Inverse heat conduction to model and optimise a geothermal field

TL;DR

This paper develops an analytical model for heat conduction in geothermal fields and introduces an optimization method to position heat exchangers effectively, enhancing sustainability and efficiency of geothermal energy systems.

Contribution

It presents a novel analytical approach to model soil heat conduction and an optimization procedure for exchanger placement, improving upon existing numerical methods.

Findings

Analytical model accurately predicts heat transfer in geothermal fields.

Optimization reduces adverse effects among neighboring exchangers.

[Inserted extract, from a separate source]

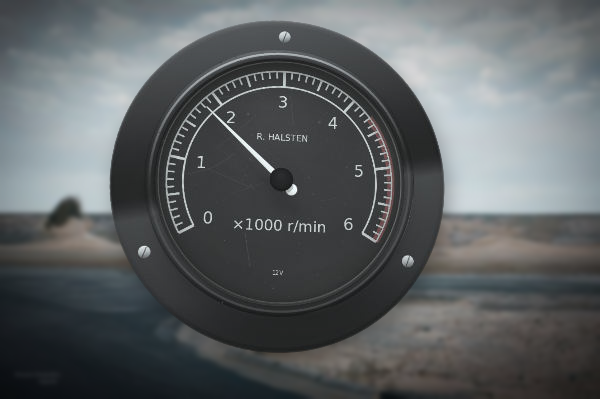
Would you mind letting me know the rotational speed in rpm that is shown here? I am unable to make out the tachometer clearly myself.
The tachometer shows 1800 rpm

Numerical experiments validate the effectiveness of the proposed method.

Abstract

The design of heat exchanger fields is a key phase to ensure the long-term sustainability of such renewable energy systems. This task has to be accomplished by modelling the relevant processes in the complex system made up of different exchangers, where the heat transfer must be considered within exchangers and outside exchangers. We propose a mathematical model for the study of the heat conduction into the soil as consequence of the presence of exchangers. Such a problem is formulated and solved with an analytical approach. On the basis of such analytical solution, we propose an optimisation procedure to compute the best position of the exchangers by minimising the adverse effects of neighbouring devices. Some numerical experiments are used to show the effectiveness of the proposed method also by taking into account a reference approximation procedure of the problem based on a finite difference method.